From Bugzilla Helper: User-Agent: Mozilla/5.0 (X11; U; Linux i686; en-US; rv:1.4.1) Gecko/20031114 Description of problem: See bug 75693. In summary, i've tried installing Fedora Core 1 on a Celeron, 566Mhz, 96MB RAM, intel i810 graphics. anaconda works fine. after completion, it prompts for a reboot. after this reboot, the text-based startup appears to go smoothly, but then the screen goes blank (the monitor is in standby). this condition persists until you manually turn the monitor off and on, at which point one can see the firstboot screen, but cannot interact with the system by either mouse or keyboard. i turned the system off manually and rebooted. the next morning, the fedora core login prompt was available, and the system appeared to behave normally. having not completed the firstboot process (and, having not yet figured out that there was one...), i just logged in as root. i shut it down and rebooted once more, and the firstboot program had the same problem as before. a new fresh install of the system produced the same results. i initially posted this as an addendum to an existing bug report, as referenced above, but did not realise i was adding to a Red Hat 8.0 thread. interstingly, the person who reported that bug was also using the i810 graphics chipset. i performed an identical instal on a different computer and have no problems with it. Version-Release number of selected component (if applicable): 1.2.4-1 How reproducible: Always Steps to Reproduce: 1. Install fedora Core 1, choose to delete all existing data on HD. 2. at completion of anaconda install, reboot. 3. wait for screen blank. Actual Results: computer becomes unresponsive. screen can only be visualised by power cycling the monitor. Expected Results: monitor should wake from standby and present firstboot process. computer should accept input from user. Additional info:
Can you attache the /var/log/messages file after the problem occurs?
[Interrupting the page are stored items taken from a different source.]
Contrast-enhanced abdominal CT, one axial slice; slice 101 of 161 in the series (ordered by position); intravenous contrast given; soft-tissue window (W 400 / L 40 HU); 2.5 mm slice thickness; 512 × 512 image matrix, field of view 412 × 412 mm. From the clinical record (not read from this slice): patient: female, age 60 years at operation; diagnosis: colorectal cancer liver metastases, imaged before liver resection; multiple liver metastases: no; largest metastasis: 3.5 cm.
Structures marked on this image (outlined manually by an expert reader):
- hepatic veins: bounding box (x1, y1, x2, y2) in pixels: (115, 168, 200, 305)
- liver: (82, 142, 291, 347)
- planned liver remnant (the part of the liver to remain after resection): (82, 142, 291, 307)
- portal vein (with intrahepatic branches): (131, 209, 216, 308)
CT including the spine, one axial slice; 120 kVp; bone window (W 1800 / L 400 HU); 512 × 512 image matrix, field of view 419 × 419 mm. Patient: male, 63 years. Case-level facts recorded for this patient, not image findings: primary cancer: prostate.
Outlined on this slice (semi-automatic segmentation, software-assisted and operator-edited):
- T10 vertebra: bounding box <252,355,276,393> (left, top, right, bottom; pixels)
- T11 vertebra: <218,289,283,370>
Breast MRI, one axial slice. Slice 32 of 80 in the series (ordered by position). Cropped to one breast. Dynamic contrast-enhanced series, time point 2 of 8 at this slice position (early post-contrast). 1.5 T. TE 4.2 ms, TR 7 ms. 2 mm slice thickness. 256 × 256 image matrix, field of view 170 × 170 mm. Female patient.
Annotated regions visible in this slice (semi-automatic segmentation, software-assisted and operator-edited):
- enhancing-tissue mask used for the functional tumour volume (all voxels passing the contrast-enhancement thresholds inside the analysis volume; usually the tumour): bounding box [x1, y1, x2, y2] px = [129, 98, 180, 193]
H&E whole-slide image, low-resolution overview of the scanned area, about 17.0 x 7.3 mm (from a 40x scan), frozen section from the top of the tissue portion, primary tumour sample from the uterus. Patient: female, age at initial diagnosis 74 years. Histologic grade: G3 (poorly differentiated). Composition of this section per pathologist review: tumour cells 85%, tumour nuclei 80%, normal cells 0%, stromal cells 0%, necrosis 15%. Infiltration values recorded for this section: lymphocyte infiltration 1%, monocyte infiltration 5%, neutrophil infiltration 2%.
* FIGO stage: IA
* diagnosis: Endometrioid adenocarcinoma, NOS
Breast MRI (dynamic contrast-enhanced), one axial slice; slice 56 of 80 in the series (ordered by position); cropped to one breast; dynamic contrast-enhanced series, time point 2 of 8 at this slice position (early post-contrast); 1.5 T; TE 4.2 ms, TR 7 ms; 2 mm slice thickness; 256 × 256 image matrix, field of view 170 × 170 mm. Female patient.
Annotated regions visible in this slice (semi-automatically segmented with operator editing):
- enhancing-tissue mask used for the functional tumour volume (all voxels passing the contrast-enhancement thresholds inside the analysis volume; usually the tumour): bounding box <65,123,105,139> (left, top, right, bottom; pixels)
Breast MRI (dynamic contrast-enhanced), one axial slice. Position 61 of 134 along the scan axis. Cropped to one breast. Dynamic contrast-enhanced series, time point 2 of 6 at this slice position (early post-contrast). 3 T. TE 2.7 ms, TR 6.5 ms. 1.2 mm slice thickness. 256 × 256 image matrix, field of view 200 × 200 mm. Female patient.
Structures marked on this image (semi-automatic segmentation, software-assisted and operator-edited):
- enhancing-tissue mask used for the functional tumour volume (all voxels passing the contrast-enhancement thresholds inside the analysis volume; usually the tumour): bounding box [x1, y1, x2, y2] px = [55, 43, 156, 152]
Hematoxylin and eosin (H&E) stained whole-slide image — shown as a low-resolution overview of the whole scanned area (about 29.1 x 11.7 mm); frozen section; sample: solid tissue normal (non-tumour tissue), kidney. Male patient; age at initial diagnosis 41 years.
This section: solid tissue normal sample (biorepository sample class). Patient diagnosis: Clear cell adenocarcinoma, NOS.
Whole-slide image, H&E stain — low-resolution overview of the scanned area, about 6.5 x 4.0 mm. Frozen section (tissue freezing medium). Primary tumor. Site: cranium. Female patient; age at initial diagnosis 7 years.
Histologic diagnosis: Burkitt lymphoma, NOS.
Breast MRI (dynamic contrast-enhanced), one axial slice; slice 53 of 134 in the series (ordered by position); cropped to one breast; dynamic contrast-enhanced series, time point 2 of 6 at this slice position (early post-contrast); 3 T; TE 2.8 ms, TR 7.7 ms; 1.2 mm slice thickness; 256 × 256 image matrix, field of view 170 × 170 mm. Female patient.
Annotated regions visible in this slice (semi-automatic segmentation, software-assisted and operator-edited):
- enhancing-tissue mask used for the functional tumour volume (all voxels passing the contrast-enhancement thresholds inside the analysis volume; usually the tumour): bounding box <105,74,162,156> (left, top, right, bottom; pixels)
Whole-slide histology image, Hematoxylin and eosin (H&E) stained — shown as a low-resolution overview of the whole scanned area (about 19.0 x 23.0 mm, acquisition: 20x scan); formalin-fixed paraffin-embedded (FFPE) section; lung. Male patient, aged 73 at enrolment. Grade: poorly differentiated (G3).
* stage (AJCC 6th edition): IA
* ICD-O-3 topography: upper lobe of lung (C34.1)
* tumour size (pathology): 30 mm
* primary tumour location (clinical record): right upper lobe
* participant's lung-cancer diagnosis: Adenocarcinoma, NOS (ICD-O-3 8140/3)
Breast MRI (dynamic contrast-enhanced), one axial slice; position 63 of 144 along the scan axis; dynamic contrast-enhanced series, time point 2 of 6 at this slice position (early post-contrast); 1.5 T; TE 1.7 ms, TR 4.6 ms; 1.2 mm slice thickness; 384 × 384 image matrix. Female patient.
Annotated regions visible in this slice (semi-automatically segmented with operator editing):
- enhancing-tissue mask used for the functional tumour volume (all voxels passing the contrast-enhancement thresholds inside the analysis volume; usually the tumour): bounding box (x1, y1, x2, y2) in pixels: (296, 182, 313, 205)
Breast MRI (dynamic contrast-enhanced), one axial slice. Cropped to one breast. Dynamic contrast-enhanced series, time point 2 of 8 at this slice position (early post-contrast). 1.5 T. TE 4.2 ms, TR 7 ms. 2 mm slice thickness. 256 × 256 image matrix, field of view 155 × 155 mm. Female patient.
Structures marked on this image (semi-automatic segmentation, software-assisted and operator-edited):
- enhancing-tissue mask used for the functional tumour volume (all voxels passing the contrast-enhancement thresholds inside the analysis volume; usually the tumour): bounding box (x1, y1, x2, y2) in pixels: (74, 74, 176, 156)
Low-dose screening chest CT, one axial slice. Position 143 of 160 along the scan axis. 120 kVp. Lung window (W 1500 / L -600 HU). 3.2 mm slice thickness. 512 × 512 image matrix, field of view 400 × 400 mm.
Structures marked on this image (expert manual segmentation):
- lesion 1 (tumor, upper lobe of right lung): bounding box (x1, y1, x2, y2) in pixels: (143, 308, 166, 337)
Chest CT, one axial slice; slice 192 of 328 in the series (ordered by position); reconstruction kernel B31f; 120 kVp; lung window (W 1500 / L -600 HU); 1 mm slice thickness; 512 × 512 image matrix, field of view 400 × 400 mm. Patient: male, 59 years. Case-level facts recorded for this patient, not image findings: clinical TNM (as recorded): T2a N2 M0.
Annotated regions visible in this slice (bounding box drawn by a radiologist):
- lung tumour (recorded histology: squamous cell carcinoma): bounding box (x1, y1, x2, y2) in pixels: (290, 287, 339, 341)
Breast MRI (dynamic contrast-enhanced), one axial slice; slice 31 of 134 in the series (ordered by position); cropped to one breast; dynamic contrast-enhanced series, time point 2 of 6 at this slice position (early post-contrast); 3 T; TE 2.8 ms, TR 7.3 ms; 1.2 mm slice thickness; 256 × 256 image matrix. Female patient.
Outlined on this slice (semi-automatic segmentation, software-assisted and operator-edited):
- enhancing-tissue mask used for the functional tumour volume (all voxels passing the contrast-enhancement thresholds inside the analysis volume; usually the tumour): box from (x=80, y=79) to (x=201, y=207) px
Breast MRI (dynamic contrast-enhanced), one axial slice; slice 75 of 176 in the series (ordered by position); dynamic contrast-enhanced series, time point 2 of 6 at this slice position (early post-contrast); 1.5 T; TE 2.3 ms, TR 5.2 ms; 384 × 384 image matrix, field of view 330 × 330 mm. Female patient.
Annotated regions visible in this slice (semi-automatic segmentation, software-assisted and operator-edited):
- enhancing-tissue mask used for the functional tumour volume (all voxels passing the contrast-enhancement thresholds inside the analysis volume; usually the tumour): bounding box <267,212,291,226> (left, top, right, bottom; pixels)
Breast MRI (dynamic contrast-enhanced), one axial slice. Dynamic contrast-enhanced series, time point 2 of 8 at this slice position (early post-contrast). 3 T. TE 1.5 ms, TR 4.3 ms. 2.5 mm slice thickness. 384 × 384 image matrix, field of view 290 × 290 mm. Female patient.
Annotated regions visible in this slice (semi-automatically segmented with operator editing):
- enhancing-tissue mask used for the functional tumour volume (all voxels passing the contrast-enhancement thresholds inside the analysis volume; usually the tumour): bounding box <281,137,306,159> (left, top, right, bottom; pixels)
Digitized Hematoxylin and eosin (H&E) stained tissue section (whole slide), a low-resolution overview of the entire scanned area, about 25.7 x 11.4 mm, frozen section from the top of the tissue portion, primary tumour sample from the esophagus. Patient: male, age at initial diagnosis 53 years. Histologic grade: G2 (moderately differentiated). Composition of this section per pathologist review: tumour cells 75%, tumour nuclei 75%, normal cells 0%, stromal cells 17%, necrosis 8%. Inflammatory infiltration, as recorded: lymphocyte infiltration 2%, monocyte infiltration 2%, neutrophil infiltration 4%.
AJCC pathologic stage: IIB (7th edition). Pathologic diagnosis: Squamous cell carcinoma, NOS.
unfortunately, no. as i mentioned in my comments on the other bug report, i switched to another distribution (mandrake) which did not (perhaps obviously) have the same problem. if you look at the thread from the other bug report (75693), the previous reporter posted not one, but two logs. i'm new to linux and didn't know how to switch runlevels and so-on a week ago, when this happened. i've got that all under control now. if absolutely necessary, i'll wipe the computer once more and post logs for you, but that will take some time as i'm in a different city now for a couple months. it's worth adding that i didn't see any note that the previous bug was resolved, and from my (amateur) analysis of the logs posted in that report, it's not a problem with agpgart being unavailable, as is widely reported with older kernels, and distributions such as debian stable 3.0r2 which use those older kernels, but something else... thanks for your help. i wish i could provide you more detail.
Ok, well, please reopen this bug report if you ever get a /var/log/messages that may shed some more light on the problem.